◆ Görev ayrıntıları: Aşağıdaki kayıtlarda "of the application" içeren satırdan "application for it." içeren satıra kadar olan kısmı, "registered application" ifadesini "registered app" ile değiştirerek yeniden yazın. Geri kalan her şey aynen kalsın.

◆ Kayıt alıntıları:
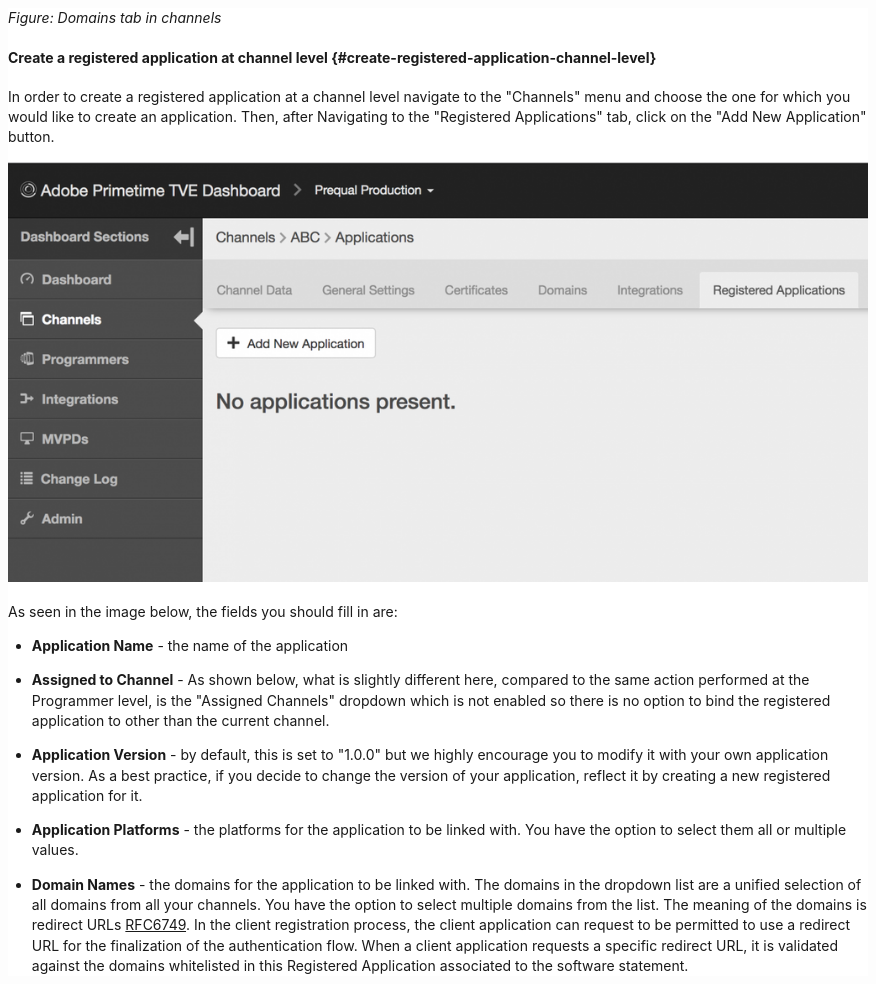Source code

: *Figure: Domains tab in channels*

#### Create a registered application at channel level {#create-registered-application-channel-level}

In order to create a registered application at a channel level navigate to the "Channels" menu and choose the one for which you would like to create an application. Then, after Navigating to the "Registered Applications" tab, click on the "Add New Application" button.

![](./assets/reg-new-app-channel-level.png)

As seen in the image below, the fields you should fill in are:

*   **Application Name** - the name of the application

*   **Assigned to Channel** - As shown below, what is slightly different here, compared to the same action performed at the Programmer level, is the "Assigned Channels" dropdown which is not enabled so there is no option to bind the registered application to other than the current channel.

*   **Application Version** - by default, this is set to "1.0.0" but we highly encourage you to modify it with your own application version. As a best practice, if you decide to change the version of your application, reflect it by creating a new registered application for it.

*   **Application Platforms** - the platforms for the application to be linked with. You have the option to select them all or multiple values.

*   **Domain Names** - the domains for the application to be linked with. The domains in the dropdown list are a unified selection of all domains from all your channels. You have the option to select  multiple domains from the list. The meaning of the domains is redirect URLs [RFC6749](https://tools.ietf.org/html/rfc6749). In the client registration process, the client application can request to be permitted to use a redirect URL for the finalization of the authentication flow. When a client application requests a specific redirect URL, it is validated against the domains whitelisted in this Registered Application associated to the software statement.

◆ Yanıtınız:
*   **Application Name** - the name of the application

*   **Assigned to Channel** - As shown below, what is slightly different here, compared to the same action performed at the Programmer level, is the "Assigned Channels" dropdown which is not enabled so there is no option to bind the registered app to other than the current channel.

*   **Application Version** - by default, this is set to "1.0.0" but we highly encourage you to modify it with your own application version. As a best practice, if you decide to change the version of your application, reflect it by creating a new registered app for it.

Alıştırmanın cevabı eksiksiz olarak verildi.